GIVEN DATA:
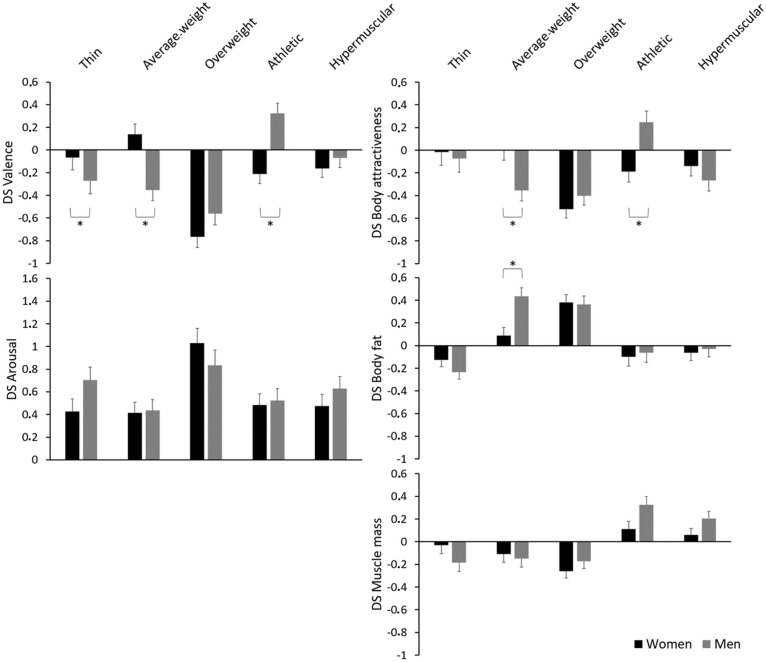
Means and standard errors (error bars) for the double standard scores (DS scores) for valence, arousal, body attractiveness, body fat and muscle mass dependent on the factors Group and Build. Asterisks highlight significant Bonferroni-corrected group differences.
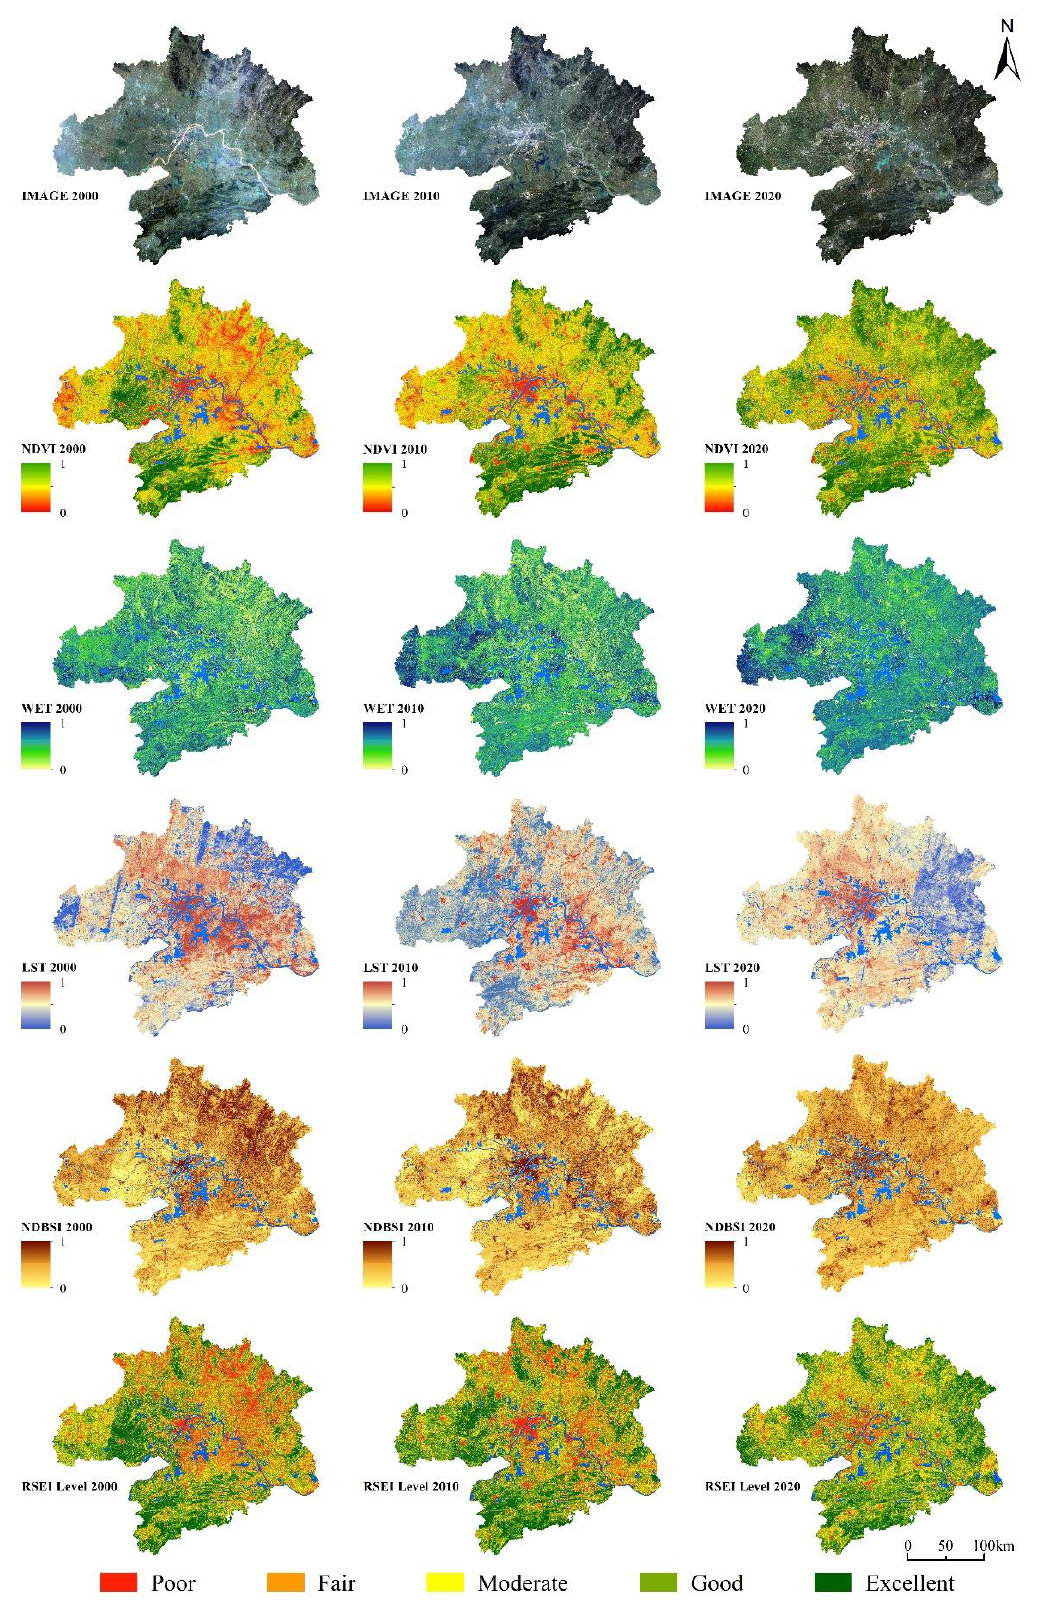
Figure 5. Spatial distribution of ecological quality (calculated with Equations (1) – (13)).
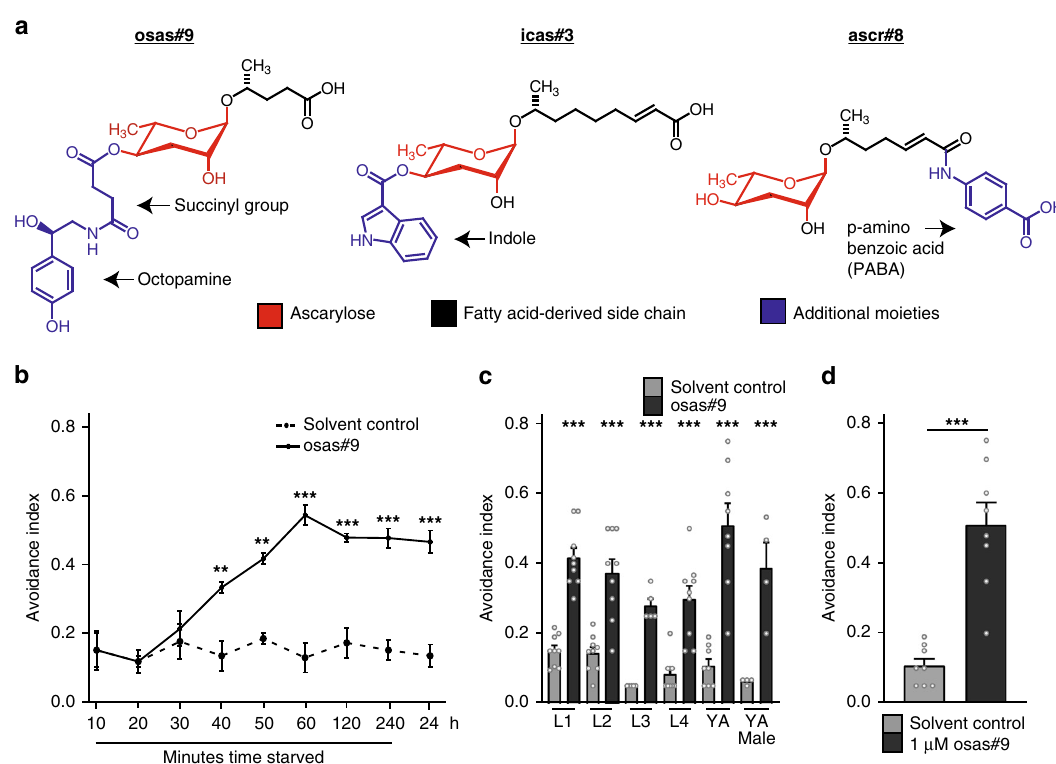
Fig. 1 osas#9 is repulsive to starved animals. a Structural and functional diversity of ascarosides. osas#9 is involved in avoidance, icas#3 attracts hermaphrodites, and ascr#8 attracts males at low concentrations and induces dauer formation at high concentrations. b Avoidance to osas#9 is dependent on the physiological state of C. elegans . Avoidance index of young adult (YA), wild type (N2) animals in response to solvent control (black dotted line), and 1 µ M osas#9 (black solid line) after different time points after removal from food. After 40 minutes of starvation, animals begin to avoid osas#9, with the response reaching a plateau at 60 min. n ≥ 3 trials. Note for all other assays, unless otherwise stated, animals are starved for at least 60 min. c All life stages of hermaphrodites, and adult males, avoid osas#9 when starved. n ≥ 4 trials. d Avoidance index for starved young adult (YA) wild-type worms in response 1 µ M osas#9. n = 8 trials. 1 µ M osas#9 concentration was used in all other assays unless stated otherwise. Data presented as mean ± S.E.M; * p < 0.05, ** p < 0.01, *** p < 0.001, one factor ANOVA with Sidak ’ s multiple comparison posttest, except for Fig. 1d, where a Student ’ s t -test was used. Individual data points for each bar graph are represented as gray tyra-2 is required in the ASH neurons for osas#9 sensation . To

WORK ITEM: Print all of the data exactly, and do not carry over any pictures.

PROBLEM SOLUTION:
Means and standard errors (error bars) for the double standard scores (DS scores) for valence, arousal, body attractiveness, body fat and muscle mass dependent on the factors Group and Build. Asterisks highlight significant Bonferroni-corrected group differences.
Figure 5. Spatial distribution of ecological quality (calculated with Equations (1) – (13)).
Fig. 1 osas#9 is repulsive to starved animals. a Structural and functional diversity of ascarosides. osas#9 is involved in avoidance, icas#3 attracts hermaphrodites, and ascr#8 attracts males at low concentrations and induces dauer formation at high concentrations. b Avoidance to osas#9 is dependent on the physiological state of C. elegans . Avoidance index of young adult (YA), wild type (N2) animals in response to solvent control (black dotted line), and 1 µ M osas#9 (black solid line) after different time points after removal from food. After 40 minutes of starvation, animals begin to avoid osas#9, with the response reaching a plateau at 60 min. n ≥ 3 trials. Note for all other assays, unless otherwise stated, animals are starved for at least 60 min. c All life stages of hermaphrodites, and adult males, avoid osas#9 when starved. n ≥ 4 trials. d Avoidance index for starved young adult (YA) wild-type worms in response 1 µ M osas#9. n = 8 trials. 1 µ M osas#9 concentration was used in all other assays unless stated otherwise. Data presented as mean ± S.E.M; * p < 0.05, ** p < 0.01, *** p < 0.001, one factor ANOVA with Sidak ’ s multiple comparison posttest, except for Fig. 1d, where a Student ’ s t -test was used. Individual data points for each bar graph are represented as gray tyra-2 is required in the ASH neurons for osas#9 sensation . To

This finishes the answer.